Interpreting Rice post-Healy II requires some guesswork. Reading Rice and Healy II side-by-side, it is not clear that Rice remains good law-particularly given the dearth of citations in recent decades. But to the extent that Rice remains instructive, the Court's message seems to be that the conflict between state and federal law cannot be too attenuated, isolated, or uncertain.
III. HB 702
Although I ultimately conclude that Montana Medical has failed to carry its burden, aspects of this case expose the cracks in Salerno and Rice. Setting aside the nursing home exception in Section 49-2-313 and the healthcare facility exception in Section 49-2-312(3)(b), HB 702 makes it unlawful to discriminate against a person or change the conditions of employment based on the person's vaccination status. Mont. Code Ann. § 49-2-312(1). This means that a private pediatrician cannot ensure that her staff is vaccinated for measles before interacting with newborn patients; a geriatric specialist cannot ensure influenza or shingles vaccinations; and an HIV clinic cannot ensure bacterial pneumonia vaccination. Examples abound. It is often the immunocompromised who have no choice but to seek medical care in, for instance, an oncologist office, a lupus treatment center, or a diabetes specialist's office. Vaccines are a fundamental tool in accommodating individuals with disabilities-people who often interact more frequently with the healthcare system than others. Indeed, even a juris doctor can understand how medical providers' obligations under the ADA might differ depending on their patient populations and services.
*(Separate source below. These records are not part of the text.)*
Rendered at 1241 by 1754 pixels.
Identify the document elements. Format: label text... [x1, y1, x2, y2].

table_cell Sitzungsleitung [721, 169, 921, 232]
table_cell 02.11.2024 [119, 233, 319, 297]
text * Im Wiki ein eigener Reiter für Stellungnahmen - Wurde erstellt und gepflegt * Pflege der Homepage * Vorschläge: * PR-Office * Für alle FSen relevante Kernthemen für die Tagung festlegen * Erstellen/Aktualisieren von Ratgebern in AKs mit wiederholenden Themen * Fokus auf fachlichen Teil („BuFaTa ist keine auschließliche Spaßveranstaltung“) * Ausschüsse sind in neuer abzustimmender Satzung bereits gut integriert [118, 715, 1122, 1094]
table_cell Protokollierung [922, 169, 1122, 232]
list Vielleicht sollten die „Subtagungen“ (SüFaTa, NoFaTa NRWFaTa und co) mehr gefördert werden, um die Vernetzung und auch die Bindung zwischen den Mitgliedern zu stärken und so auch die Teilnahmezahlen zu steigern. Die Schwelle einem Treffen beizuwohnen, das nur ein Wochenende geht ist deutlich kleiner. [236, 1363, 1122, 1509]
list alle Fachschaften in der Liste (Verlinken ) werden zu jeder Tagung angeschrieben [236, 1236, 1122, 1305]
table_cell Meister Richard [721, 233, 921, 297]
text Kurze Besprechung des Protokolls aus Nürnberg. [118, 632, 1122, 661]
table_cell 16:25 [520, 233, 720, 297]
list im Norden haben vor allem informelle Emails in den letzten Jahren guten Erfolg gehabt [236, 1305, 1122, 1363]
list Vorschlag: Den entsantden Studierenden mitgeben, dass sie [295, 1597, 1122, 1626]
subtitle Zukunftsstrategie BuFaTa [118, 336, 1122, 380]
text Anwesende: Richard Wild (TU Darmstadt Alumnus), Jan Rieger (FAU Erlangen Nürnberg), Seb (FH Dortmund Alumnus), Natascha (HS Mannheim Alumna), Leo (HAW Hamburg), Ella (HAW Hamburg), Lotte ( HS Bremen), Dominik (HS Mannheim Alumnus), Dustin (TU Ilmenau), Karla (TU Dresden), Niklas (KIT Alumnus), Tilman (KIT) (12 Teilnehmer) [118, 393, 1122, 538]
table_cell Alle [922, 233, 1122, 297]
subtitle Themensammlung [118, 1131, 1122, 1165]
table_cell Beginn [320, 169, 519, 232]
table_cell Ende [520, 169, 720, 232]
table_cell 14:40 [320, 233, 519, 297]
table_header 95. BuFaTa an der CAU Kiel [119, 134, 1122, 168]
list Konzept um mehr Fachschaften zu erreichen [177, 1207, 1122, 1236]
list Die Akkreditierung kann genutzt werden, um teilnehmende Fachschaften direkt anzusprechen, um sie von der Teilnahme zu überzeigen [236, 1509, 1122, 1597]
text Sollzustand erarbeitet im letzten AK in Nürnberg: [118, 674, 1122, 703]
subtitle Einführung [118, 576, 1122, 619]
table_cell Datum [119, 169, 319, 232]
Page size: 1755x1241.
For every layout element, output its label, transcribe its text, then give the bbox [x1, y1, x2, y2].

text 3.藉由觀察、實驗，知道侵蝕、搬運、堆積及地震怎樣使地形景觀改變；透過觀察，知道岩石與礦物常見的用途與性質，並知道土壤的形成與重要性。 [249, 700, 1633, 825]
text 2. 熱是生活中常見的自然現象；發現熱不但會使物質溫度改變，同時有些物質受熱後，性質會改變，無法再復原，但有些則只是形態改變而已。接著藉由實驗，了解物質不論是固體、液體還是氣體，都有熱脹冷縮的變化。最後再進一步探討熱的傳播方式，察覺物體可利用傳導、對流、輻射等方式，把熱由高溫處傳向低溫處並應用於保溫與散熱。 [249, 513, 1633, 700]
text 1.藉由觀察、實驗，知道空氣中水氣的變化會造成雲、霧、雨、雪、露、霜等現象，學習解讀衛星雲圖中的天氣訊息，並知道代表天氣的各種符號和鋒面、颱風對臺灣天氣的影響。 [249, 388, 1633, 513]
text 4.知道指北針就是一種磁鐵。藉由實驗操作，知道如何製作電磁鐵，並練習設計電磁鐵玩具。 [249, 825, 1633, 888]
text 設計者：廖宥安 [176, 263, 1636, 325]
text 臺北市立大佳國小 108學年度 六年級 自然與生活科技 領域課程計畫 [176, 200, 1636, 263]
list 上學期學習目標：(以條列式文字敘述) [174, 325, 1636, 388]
The Center for Disease Control explains, "Measles is highly contagious. If one person has it, up to 9 out of 10 people nearby will become infected if they are not protected." About Measles, Center for Disease Control (May 23, 2024), https://www.cdc.gov/measles/about/index.html.
Are there circumstances in which not discriminating or adjusting work conditions on the basis of vaccine status pose no problem under the ADA? Of course. But does HB 702 have a plainly legitimate sweep if it sets an unknowable number of environments on a crash course with the ADA? Perhaps not. The above examples are both hypothetical and also certainly impending. And so, neither the insurmountable Salerno standard nor the low Rice hurdle answers the question presented. But the general principles of preemption do.
To be sure, HB 702 is likely preempted in some circumstances, but it is Montana Medical's burden to justify the scope of the remedy sought. As the majority points out, "We lack information about specific plaintiffs, specific health care settings, and other available accommodations that could satisfy the ADA's requirements with respect to any particular disabled person." I agree. Put simply, Montana Medical has not shown enough to justify facial preemption, even under the lower "plainly legitimate sweep" standard. For these reasons, I concur.
[*]This summary constitutes no part of the opinion of the court. It has been prepared by court staff for the convenience of the reader.